In a significant move towards regulating digital currencies, Travis Hill, the Acting Chairman of the U.S. Federal Deposit Insurance Corporation (FDIC), revealed plans to introduce new regulatory measures for stablecoin issuers during his testimony before the House Financial Services Committee. These regulations are part of the initiative under the U.S. Stablecoin National Innovation Guidance and Establishment Act, commonly known as the GENIUS Act.

Framework for Stablecoin Providers

The forthcoming set of rules will serve as a framework for stablecoin providers seeking federal oversight, establishing a clear application process. Expected in early 2024, these regulations will include further prudential standards specifically tailored for FDIC-regulated payment stablecoins, emphasizing essential criteria such as:

  • Capital adequacy
  • Liquidity management
  • Quality of reserve assets

Collaboration and Public Input

This initiative is supported by the collaboration between the FDIC, the Treasury department, and various other regulatory agencies as they enhance their duties in relation to the GENIUS Act. The proposed regulations will be open for public commentary prior to their formal adoption, allowing stakeholders an opportunity to provide input.

Tokenized Deposits and Ongoing Hearings

Additionally, Hill noted that the agency is crafting more detailed guidance concerning the regulatory classification of ‘tokenized deposits’, an issue brought to light by recommendations from the President’s Working Group on Financial Markets.
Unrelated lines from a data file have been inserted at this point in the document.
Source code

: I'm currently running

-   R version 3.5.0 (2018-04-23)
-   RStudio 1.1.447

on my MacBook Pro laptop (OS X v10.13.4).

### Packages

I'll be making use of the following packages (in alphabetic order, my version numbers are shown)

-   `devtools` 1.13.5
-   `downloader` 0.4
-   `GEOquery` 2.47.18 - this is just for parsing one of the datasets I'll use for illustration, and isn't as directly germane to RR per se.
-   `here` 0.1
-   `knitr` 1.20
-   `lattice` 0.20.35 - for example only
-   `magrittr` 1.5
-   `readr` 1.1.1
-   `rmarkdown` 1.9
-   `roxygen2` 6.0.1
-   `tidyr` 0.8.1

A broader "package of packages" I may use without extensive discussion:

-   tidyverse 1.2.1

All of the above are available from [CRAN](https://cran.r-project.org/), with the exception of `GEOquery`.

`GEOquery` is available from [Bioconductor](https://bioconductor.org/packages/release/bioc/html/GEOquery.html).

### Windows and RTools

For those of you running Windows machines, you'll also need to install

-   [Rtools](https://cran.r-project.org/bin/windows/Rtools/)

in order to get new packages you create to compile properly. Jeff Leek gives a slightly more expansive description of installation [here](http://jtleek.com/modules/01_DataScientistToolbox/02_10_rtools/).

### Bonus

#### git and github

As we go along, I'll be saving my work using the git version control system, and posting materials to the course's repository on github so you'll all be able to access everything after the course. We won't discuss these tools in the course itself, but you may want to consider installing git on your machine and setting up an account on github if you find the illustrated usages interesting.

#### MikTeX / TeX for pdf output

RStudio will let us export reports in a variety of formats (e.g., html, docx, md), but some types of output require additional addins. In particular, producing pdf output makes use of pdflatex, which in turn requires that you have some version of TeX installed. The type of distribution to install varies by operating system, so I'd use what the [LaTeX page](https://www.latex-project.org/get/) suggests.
The ongoing hearing will also feature insights from other key financial regulators, including a representative from the Federal Reserve.

Federal Reserve’s Role

Notably, Michelle Bowman, the Federal Reserve’s Vice Chair for Supervision, indicated that the Fed is actively developing its own regulatory framework for stablecoin issuers, aligning with the capital, liquidity, and risk diversification standards set by the GENIUS Act.